___ BRANO DI PARTENZA ___

Un matematico che ha interesse per il lavoro di consulente non deve
perciò studiare soltanto problemi che sono capitati ma deve essere preparato a
quelli, che possono presentarsi. In un certo senso, si può riconoscere che i
problemi pratici formano un tipo. Per esempio molto
spesso un problema pratico prende la forma di un'equazione differenziale[5].
Sappiamo come risolvere alcune equazioni differenziali, ma non altre. Un
matematico può perciò cercar di potenziare la sua armeria, studiando quelle
equazioni differenziali che finora non sono state risolte. Questo lo porterà a
rispondere a domande fondamentali come: "Qual è la differenza fra le equazioni
che sono state risolte e quelle che non lo sono? Che cosa rende un'equazione
facile o difficile da risolvere?".
Ma i problemi pratici non
sempre si conformano a un tipo; esistono a volte
problemi che sono piuttosto dissimili dalla normale routine. La chiave per la
loro soluzione può esser trovata del tutto casualmente, per un colpo di fortuna;
essi assomigliano forse ad alcuni enigmi risolti in un momento d'ozio. Quando
ciò accade, la soluzione può essere il fondamento di una nuova, elevata teoria
matematica. Questa dottrina, come tutte le dottrine, è soggetta all'abuso: un
uomo può sprecare la sua vita a esaminare piccoli enigmi, e difendersi dicendo
che essi possono essere i principi di nuove branche della matematica. Ciò può
infatti accadere; tutto dipende dal giudizio di ognuno su ciò che è facile che
si dimostri importante; e non c'è nessuna regola che decida la questione.
Qualsiasi matematico sarà d'accordo che vi sono soggetti che non hanno ancora
trovato alcuna applicazione pratica ma che si sente che sono le parti più
grandi della matematica: un giorno futuro anch'essi, come l'ellisse, troveranno
il loro Keplero, come l'analisi tensoriale il loro Einstein. Ma in ogni caso
esistono molte facili, grandi macchine per risolvere una certa classe di
problemi, se capita la necessità di farlo.

___ DATI FORNITI ___

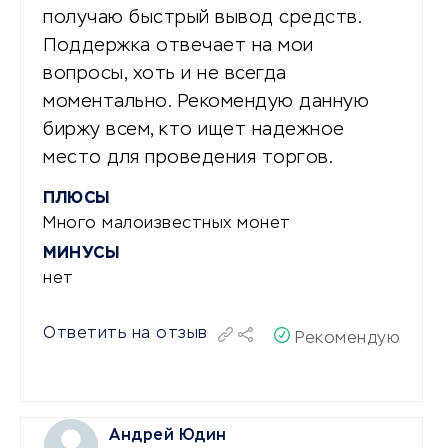
получаю быстрый вывод средств.
Поддержка отвечает на мои
вопросы, хоть и не всегда
моментально. Рекомендую данную
биржу всем, кто ищет надежное
место для проведения торгов.
ПЛЮСЫ
Много малоизвестных монет
МИНУСЫ
нет
Ответить на отзыв
Рекомендую
Андрей Юдин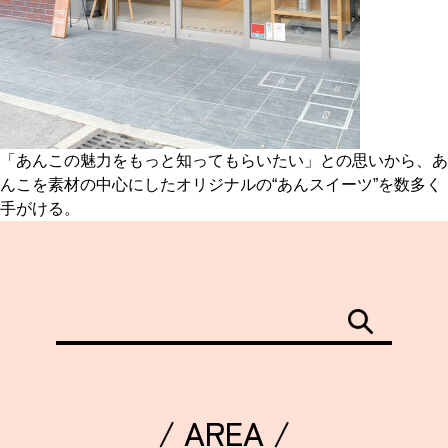
「あんこの魅力をもっと知ってもらいたい」との思いから、あ
んこを素材の中心にしたオリジナルの“あんスイーツ”を数多く
手がける。
/ AREA /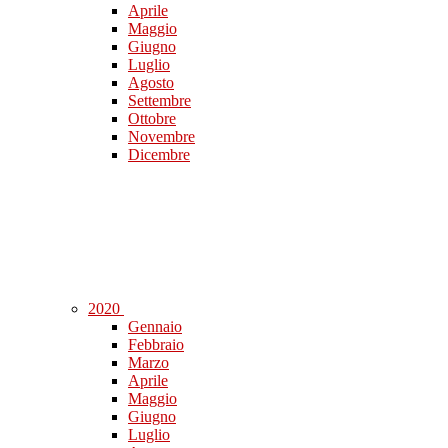
Aprile
Maggio
Giugno
Luglio
Agosto
Settembre
Ottobre
Novembre
Dicembre
2020
Gennaio
Febbraio
Marzo
Aprile
Maggio
Giugno
Luglio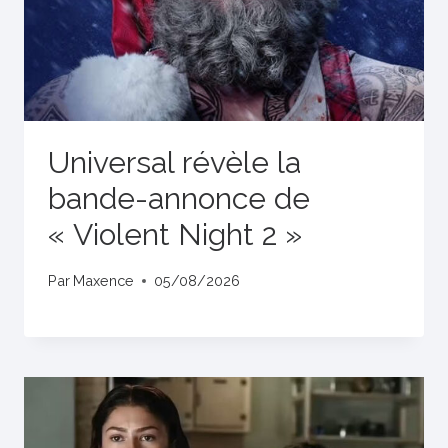
Universal révèle la
bande-annonce de
« Violent Night 2 »
Par
Maxence
05/08/2026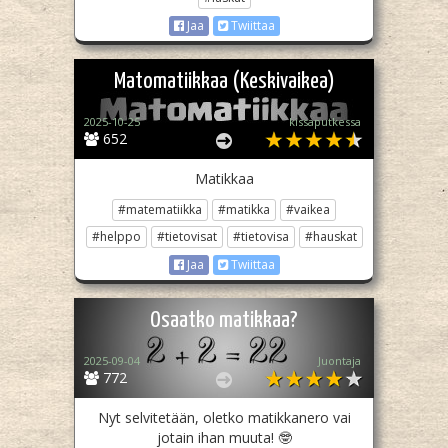
Jaa
Twiittaa
Matomatiikkaa (Keskivaikea)
2025-10-25
kissaputkessa
652
Matikkaa
#matematiikka
#matikka
#vaikea
#helppo
#tietovisat
#tietovisa
#hauskat
Jaa
Twiittaa
Osaatko matikkaa?
2025-09-04
Juontaja
772
Nyt selvitetään, oletko matikkanero vai
jotain ihan muuta! 🤓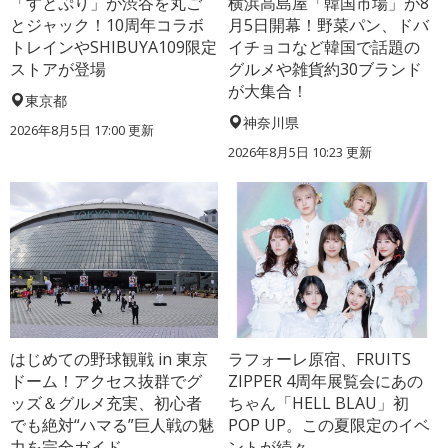
「すとぷり」が渋谷を丸ご
横浜高島屋「韓国市場」が8
とジャック！10周年コラボ
月5日開幕！野菜パン、ドバ
トレインやSHIBUYA109限定
イチョコなど韓国で話題の
ストアが登場
グルメや雑貨約30ブランド
が大集合！
東京都
神奈川県
2026年8月5日 17:00
更新
2026年8月5日 10:23
更新
はじめての野球観戦 in 東京
ラフォーレ原宿、FRUITS
ドーム！アクセス抜群でグ
ZIPPER 4周年展覧会にあの
ッズ＆グルメ充実、初心者
ちゃん「HELL BLAU」初
でも絶対“ハマる”巨人戦の魅
POP UP。この夏限定のイベ
力を完全ガイド
ントが続々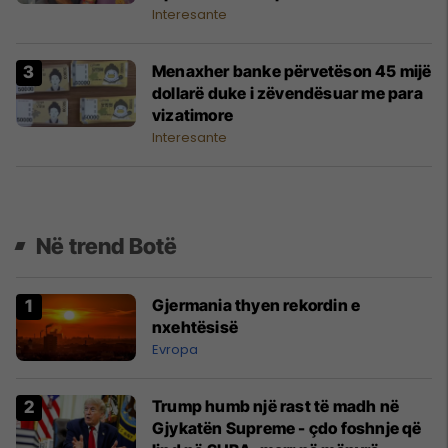
Interesante
Menaxher banke përvetëson 45 mijë
dollarë duke i zëvendësuar me para
vizatimore
Interesante
Në trend Botë
Gjermania thyen rekordin e
nxehtësisë
Evropa
Trump humb një rast të madh në
Gjykatën Supreme - çdo foshnje që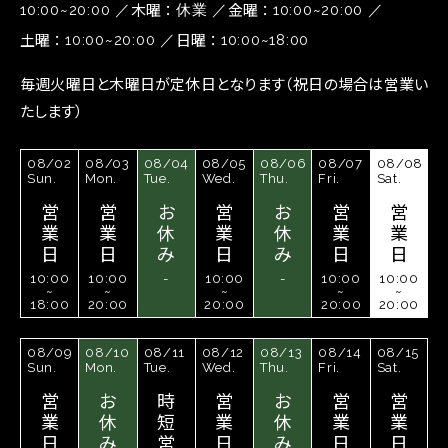
木曜
金曜
10:00~20:00
休業
10:00~20:00
土曜
日曜
10:00~20:00
10:00~18:00
毎週火曜日と木曜日が定休日となります（祝日の場合は営業い
たします）
08/02
08/03
08/04
08/05
08/06
08/07
08/08
Sun.
Mon.
Tue.
Wed.
Thu.
Fri.
Sat.
営
営
お
営
お
営
営
業
業
休
業
休
業
業
日
日
み
日
み
日
日
10:00
10:00
-
10:00
-
10:00
10:00
~
~
~
~
~
18:00
20:00
20:00
20:00
20:00
08/09
08/10
08/11
08/12
08/13
08/14
08/15
Sun.
Mon.
Tue.
Wed.
Thu.
Fri.
Sat.
営
お
時
営
お
営
営
業
休
短
業
休
業
業
日
み
営
日
み
日
日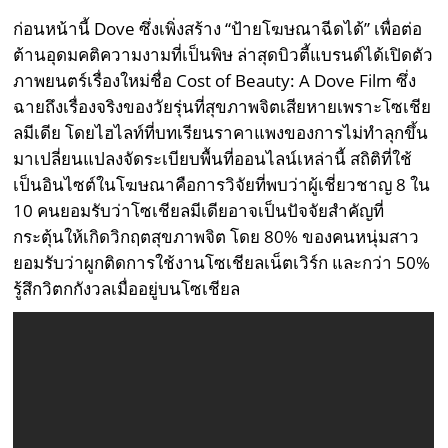
ก่อนหน้านี้ Dove ซึ่งเพิ่งสร้าง “ป้ายโฆษณาฉีดได้” เพื่อต่อ
ต้านอุดมคติความงามที่เป็นพิษ ล่าสุดบิวตี้แบรนด์ได้เปิดตัว
ภาพยนตร์เรื่องใหม่ชื่อ Cost of Beauty: A Dove Film ซึ่ง
ฉายถึงเรื่องจริงของวัยรุ่นที่สุขภาพจิตเสียหายเพราะโซเชีย
ลมีเดีย โดยไฮไลท์ที่บทเรียนราคาแพงของการไม่ทำลุกขึ้น
มาเปลี่ยนแปลงจัดระเบียบพื้นที่ออนไลน์เหล่านี้ สถิติที่ใช้
เป็นอินไซต์ในโฆษณาคือการวิจัยที่พบว่าผู้เชี่ยวชาญ 8 ใน
10 คนยอมรับว่าโซเชียลมีเดียอาจเป็นปัจจัยสำคัญที่
กระตุ้นให้เกิดวิกฤตสุขภาพจิต โดย 80% ของคนหนุ่มสาว
ยอมรับว่าผูกติดการใช้งานโซเชียลเน็ตเวิร์ก และกว่า 50%
รู้สึกวิตกกังวลเมื่ออยู่บนโซเชียล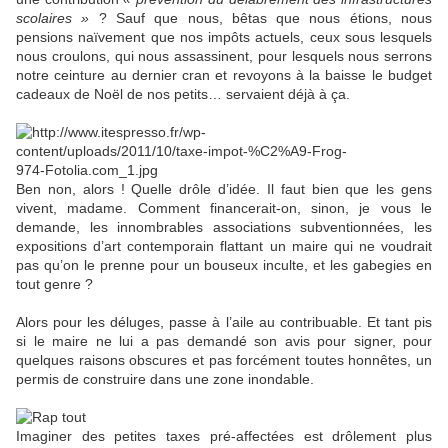
scolaires »
? Sauf que nous, bêtas que nous étions, nous
pensions naïvement que nos impôts actuels, ceux sous lesquels
nous croulons, qui nous assassinent, pour lesquels nous serrons
notre ceinture au dernier cran et revoyons à la baisse le budget
cadeaux de Noël de nos petits… servaient déjà à ça.
Ben non, alors ! Quelle drôle d’idée. Il faut bien que les gens
vivent, madame. Comment financerait-on, sinon, je vous le
demande, les innombrables associations subventionnées, les
expositions d’art contemporain flattant un maire qui ne voudrait
pas qu’on le prenne pour un bouseux inculte, et les gabegies en
tout genre ?
Alors pour les déluges, passe à l’aile au contribuable. Et tant pis
si le maire ne lui a pas demandé son avis pour signer, pour
quelques raisons obscures et pas forcément toutes honnêtes, un
permis de construire dans une zone inondable.
Imaginer des petites taxes pré-affectées est drôlement plus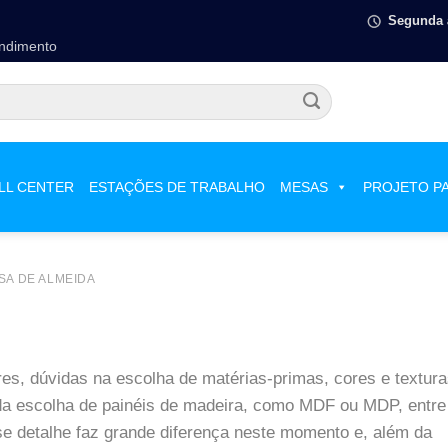
Segunda à
endimento
LL CENTER
ESTAÇÕES DE TRABALHO
MESAS
PROJETO P
 e MDF
SA DE ALMEIDA
res, dúvidas na escolha de matérias-primas, cores e textur
 escolha de painéis de madeira, como MDF ou MDP, entre
sse detalhe faz grande diferença neste momento e, além da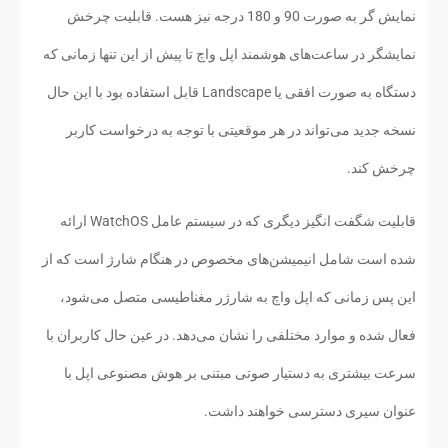
نمایش گر به صورت 90 و 180 درجه نیز هست. قابلیت چرخش
نمایشگر در ساعت‌های هوشمند اپل واچ تا پیش از این تنها زمانی که
دستگاه به صورت افقی یا Landscape قابل استفاده بود با این حال
نسخه جدید می‌تواند در هر موقعیتی با توجه به درخواست کاربر
چرخش کند.
قابلیت شگفت انگیز دیگری که در سیستم عامل WatchOS ارائه
شده است شامل انیمیشن‌های مخصوص در هنگام شارژ است که از
این پس زمانی که اپل واچ به شارژر مغناطیسی متصل می‌شود،
فعال شده و موارد مختلفی را نشان می‌دهد. در عین حال کاربران با
سرعت بیشتری به دستیار صوتی مبتنی بر هوش مصنوعی اپل با
عنوان سیری دسترسی خواهند داشت.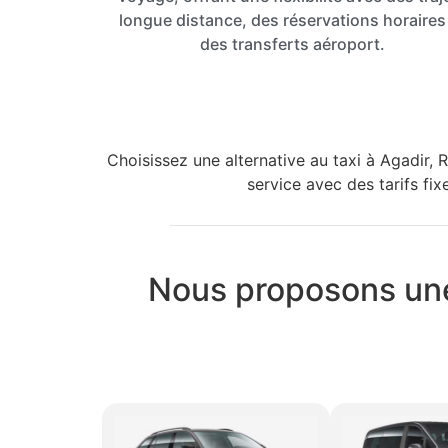
longue distance, des réservations horaires
des transferts aéroport.
Choisissez une alternative au taxi à Agadir, 
service avec des tarifs fi
Nous proposons une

___

CONSEGNA:
Rispondi in base al brano sul lavoro del matematico consulente:
(a) Quale forma prende molto spesso un problema pratico?
(b) In che modo può essere trovata la chiave per risolvere i problemi dissimili dalla normale routine?
(c) Quale scienziato il brano accosta all'analisi tensoriale?

RISPOSTA:
(a) La forma di un'equazione differenziale.
(b) Del tutto casualmente, per un colpo di fortuna.
(c) Einstein.